Como resultado da vulnerabilidade crescente, muitos agentes optam por deixar de ir a campo ou solicitam transferência para locais menos conflagrados. Há quem dê baixa do serviço por problemas de saúde mental, decorrentes das ameaças.
Por sua vez, servidores de longa data correm para escapar das novas regras previdenciárias. Uma média de 15 servidores têm se aposentado a cada mês — um baque operacional para o Ibama, que não tem concursos desde 2009 e apresenta um déficit de 2 mil funcionários.
Em abril, Ricardo Salles anunciou uma redução de 24% no orçamento anual do órgão, na esteira de cortes de gastos feitos pelo governo em diversas áreas. Verbas do Fundo Amazônia, que garantiam a locação de carros para as operações, também estão ameaçadas.
"Minha equipe de nove pessoas pode ter só duas no ano que vem. Não sei como vamos ter condições de trabalhar”, diz um coordenador. Os efeitos já são sentidos. Em agosto, o MPF no Pará abriu inquérito para investigar a redução do número de fiscalizações ambientais na região nos meses anteriores.
"É uma soma do medo de sofrer represálias pelas destruições com a deslegitimação do trabalho do Ibama. Se o infrator é legitimado pelo governo, não vai ser o fiscal que irá contestar”, avalia um coordenador do órgão. "Além do fato de não haver lideranças legítimas nos estados e na sede”.
A DW Brasil apurou, ainda, que houve risco de boicote por funcionários do Ibama à atuação em apoio à operação de Garantia da Lei e Ordem (GLO) desencadeada pelo governo federal para conter a onda de incêndios criminosos na Amazônia, em agosto. A ação envolvia uma atuação conjunta com as Forças Armadas.
Um grupo expressivo de fiscais entendia o movimento do governo como uma tentativa de salvar o ministro Ricardo Salles no cargo, em meio à crescente pressão internacional.
A iniciativa foi demovida pela coordenação operacional do órgão.

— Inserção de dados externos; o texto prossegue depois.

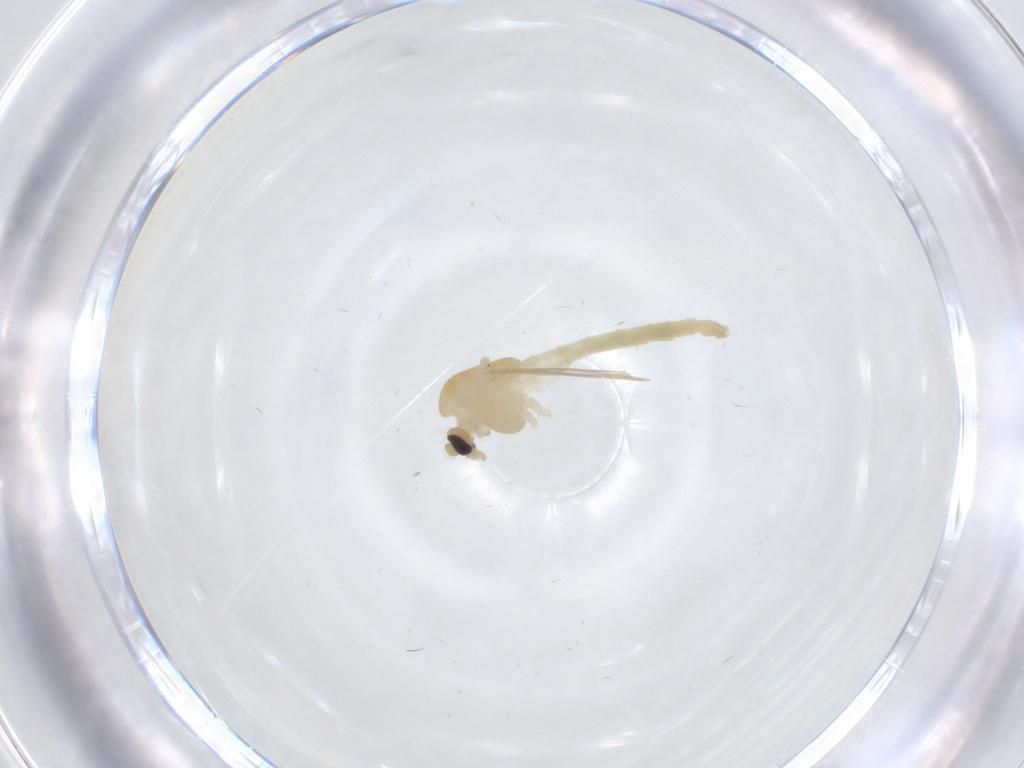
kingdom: Animalia
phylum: Arthropoda
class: Insecta
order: Diptera
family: Chironomidae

Além do compromisso com a sociedade, predominou a tese de que a atuação naquele contexto era fundamental para mostrar ao mundo a importância da atuação do Ibama como órgão especializado no combate a crimes ambientais.
No rescaldo da onda de queimadas, Ricardo Salles nomeou seis novos superintendentes estaduais do Ibama no início de setembro. Até então, 19 das 27 unidades regionais estavam sem representantes, após uma exoneração em massa conduzida pelo ministro em fevereiro.

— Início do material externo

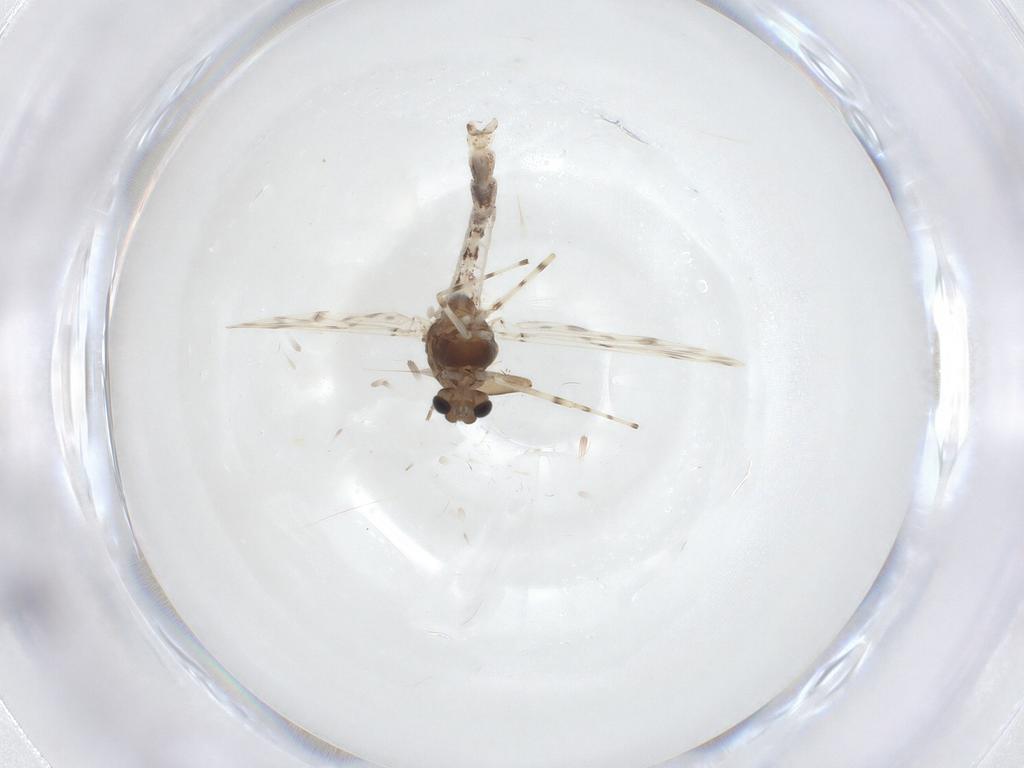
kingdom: Animalia
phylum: Arthropoda
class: Insecta
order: Diptera
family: Chironomidae
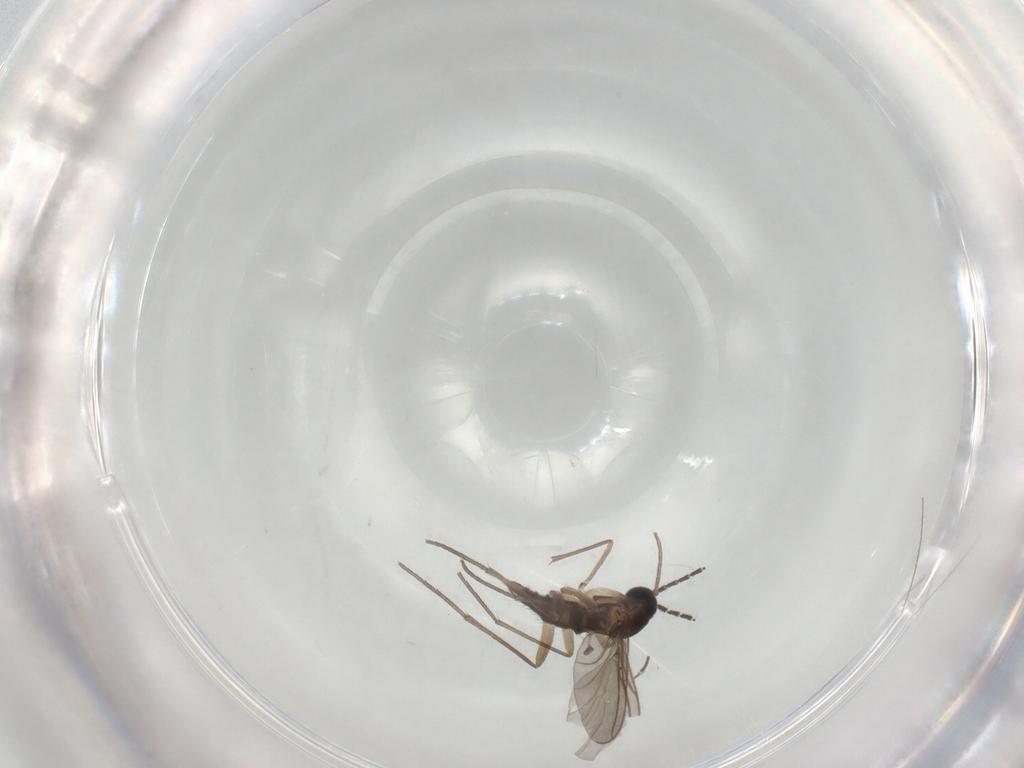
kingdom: Animalia
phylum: Arthropoda
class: Insecta
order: Diptera
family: Sciaridae
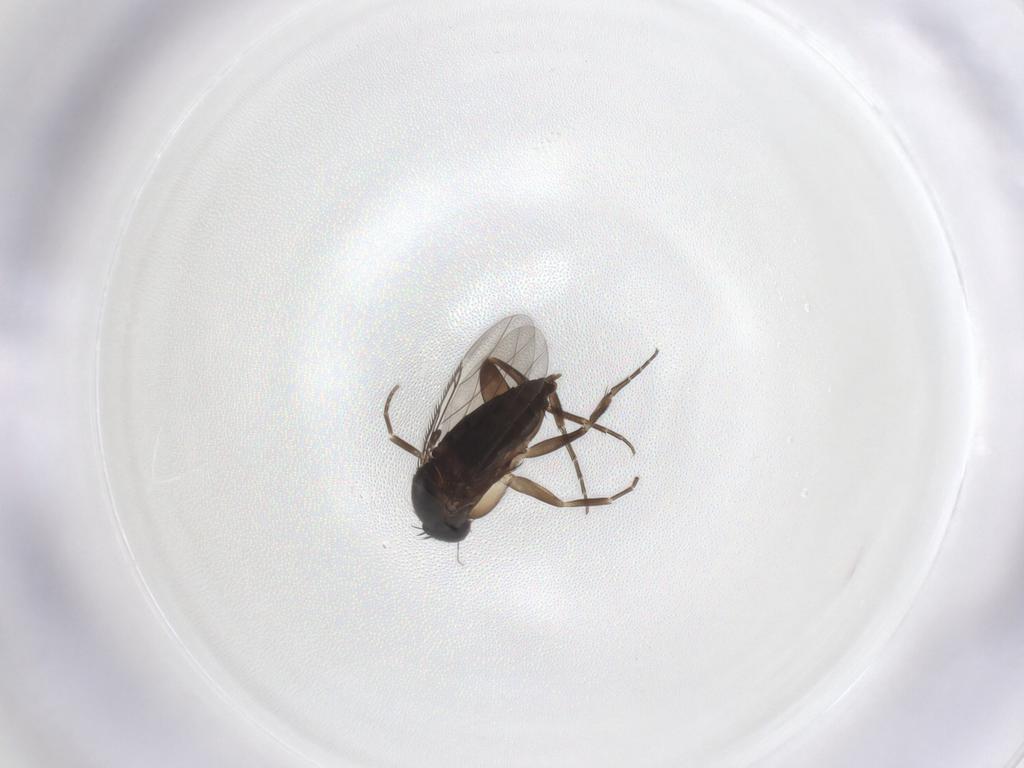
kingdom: Animalia
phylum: Arthropoda
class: Insecta
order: Diptera
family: Phoridae
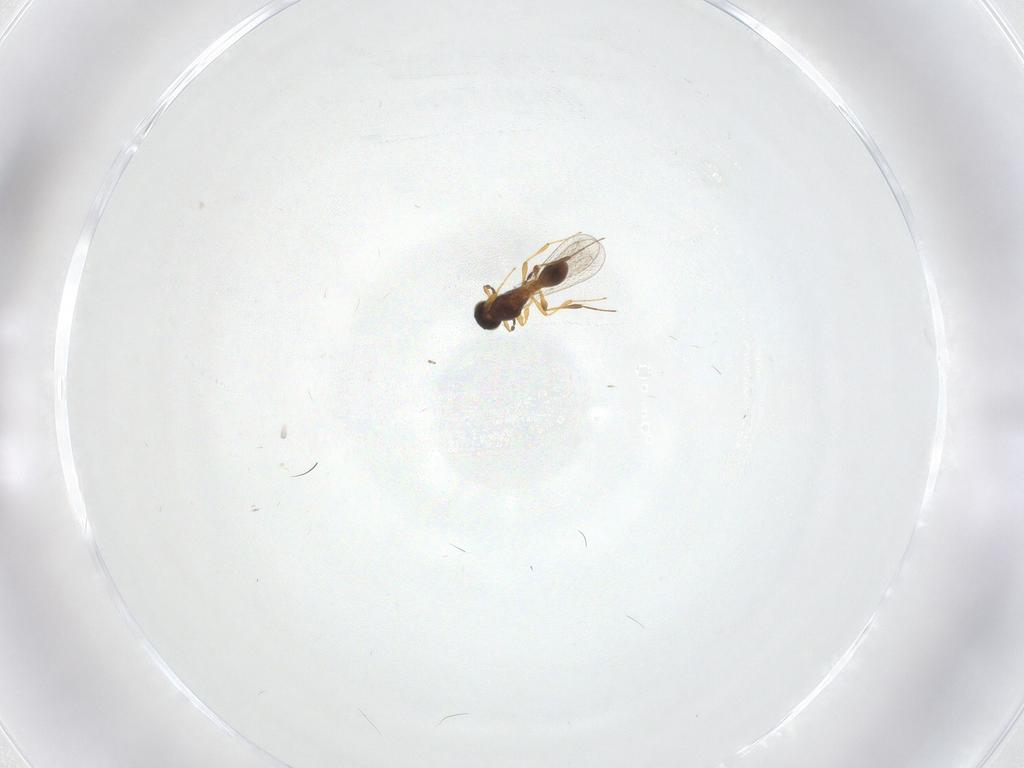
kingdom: Animalia
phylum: Arthropoda
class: Insecta
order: Hymenoptera
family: Platygastridae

No Pará, estado que lidera o desmatamento, o coronel da Polícia Militar Evandro Cunha ficou apenas uma semana no cargo. Ele foi exonerado após afirmar que iria cessar a destruição de equipamentos apreendidos em garimpos ilegais no estado.
"O trabalhador merece respeito, e terá o respeito do governo federal. Eu sou soldado e eu sei cumprir ordem, a ordem que recebi foi para parar com isso daí", declarou, durante audiência pública no município de Altamira.

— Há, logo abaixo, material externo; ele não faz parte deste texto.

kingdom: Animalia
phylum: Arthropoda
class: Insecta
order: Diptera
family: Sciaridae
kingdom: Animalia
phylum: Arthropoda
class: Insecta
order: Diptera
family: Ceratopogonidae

Um quadro de semelhante precarização e vulnerabilidade é observado na atuação do ICMBio (Instituto Chico Mendes de Conservação da Biodiversidade). A partir deste mês, apenas dois servidores atuarão sozinhos em cinco Unidades de Conservação de vasta extensão na Terra do Meio, um dos mais importantes blocos para a conservação da sociobiodiversidade do planeta.
"A situação das unidades de conservação da Amazônia é caótica, com algumas unidades à beira de fechar as portas. Faltam pessoas em todos os lugares e para tudo”, constata um servidor do órgão.
O quadro é ainda mais grave na Fundação Nacional do Índio (Funai), que tem um papel indireto na fiscalização ambiental ao atuar na defesa de terras indígenas demarcadas. A autarquia opera com 10% do orçamento desde janeiro. Em algumas unidades, os servidores sequer têm acesso a papel higiênico.
Há um mês, o indigenista Maxciel Pereira dos Santos foi assassinado com um tiro na nuca na região do Vale do Javari, local que abriga a maior concentração de povos indígenas isolados no mundo. Ele atuava junto à Funai há 12 anos. Nenhum servidor do órgão aceitou falar com a reportagem, pelo medo de represálias.